Azia Kim was like any other Stanford freshman. She graduated from one of California’s most competitive high schools last June, moved into the dorms during New Student Orientation, talked about upcoming tests and spent her free time with friends.

Kim, an 18-year-old from Orange County who graduated from Fullerton’s Troy High School, lived in Kimball throughout fall and winter quarter. She lived in Okada, the Asian-American theme dorm, until Monday night, when University staff finally caught onto her ruse.

The "roommates" with whom she shared a room (which she entered by climbing in through the window, since she had no keys) are saying they feel 'betrayed' and 'freaked out' because the school allowed this to happen.

It's not like Kim was dangerous -- she never threatened anyone, she never seemed to be outwardly odd; she just attended a school she had been rejected from and apparently built an extremely complicated lie to make it work. I can understand them feeling betrayed, but feeling unsafe or scared seems a bit over the top to me. Although, if one "imposter" can make it through almost a whole year without anyone really suspecting, how many others are out there who are doing it better and getting away with it? Kim did not seem to have any malicious intent, but I'm sure others could. Quite a few people are very concerned that this is a serious security breach (read the comment son the article, they're quite interesting).
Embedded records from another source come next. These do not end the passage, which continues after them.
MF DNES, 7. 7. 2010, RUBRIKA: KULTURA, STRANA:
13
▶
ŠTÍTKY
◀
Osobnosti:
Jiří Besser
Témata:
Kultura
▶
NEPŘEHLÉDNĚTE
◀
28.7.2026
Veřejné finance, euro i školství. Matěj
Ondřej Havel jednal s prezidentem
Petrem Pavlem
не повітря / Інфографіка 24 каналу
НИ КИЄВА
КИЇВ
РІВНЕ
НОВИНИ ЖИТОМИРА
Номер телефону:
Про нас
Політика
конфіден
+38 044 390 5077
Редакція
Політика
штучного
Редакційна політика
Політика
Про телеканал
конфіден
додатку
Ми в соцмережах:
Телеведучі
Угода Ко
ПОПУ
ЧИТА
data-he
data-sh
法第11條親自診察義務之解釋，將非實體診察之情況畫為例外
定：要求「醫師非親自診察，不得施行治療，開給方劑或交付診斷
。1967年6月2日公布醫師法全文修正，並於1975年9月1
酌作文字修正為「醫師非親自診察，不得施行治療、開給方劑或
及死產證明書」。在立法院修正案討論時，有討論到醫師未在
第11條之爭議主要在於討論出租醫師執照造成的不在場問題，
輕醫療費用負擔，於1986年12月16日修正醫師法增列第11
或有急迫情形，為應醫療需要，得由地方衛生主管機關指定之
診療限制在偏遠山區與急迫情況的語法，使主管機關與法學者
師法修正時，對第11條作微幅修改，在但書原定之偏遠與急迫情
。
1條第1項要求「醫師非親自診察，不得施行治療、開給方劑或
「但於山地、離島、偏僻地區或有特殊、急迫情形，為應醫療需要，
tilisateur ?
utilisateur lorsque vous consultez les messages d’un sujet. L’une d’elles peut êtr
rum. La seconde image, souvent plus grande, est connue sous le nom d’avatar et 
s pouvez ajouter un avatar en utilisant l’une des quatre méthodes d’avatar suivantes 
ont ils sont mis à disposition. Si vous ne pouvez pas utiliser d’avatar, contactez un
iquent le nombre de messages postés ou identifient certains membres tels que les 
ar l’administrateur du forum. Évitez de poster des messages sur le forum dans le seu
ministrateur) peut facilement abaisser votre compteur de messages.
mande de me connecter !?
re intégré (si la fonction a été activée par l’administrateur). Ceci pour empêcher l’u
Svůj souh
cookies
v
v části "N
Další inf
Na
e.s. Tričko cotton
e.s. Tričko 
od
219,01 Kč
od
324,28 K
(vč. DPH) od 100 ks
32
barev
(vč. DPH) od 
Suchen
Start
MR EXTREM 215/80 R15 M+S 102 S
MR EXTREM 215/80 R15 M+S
Obviously this girl has some serious problems -- some have suggested that she did this because of unreasonable pressure at home to attent a prestigous school, others that she had a burning desire to attend Stanford despite her lack of credentials. I think she deserves sympathy more than condemnation -- and some serious counselling to discover why she did this. Whether she's a pathological liar or simply desperate remains to be seen.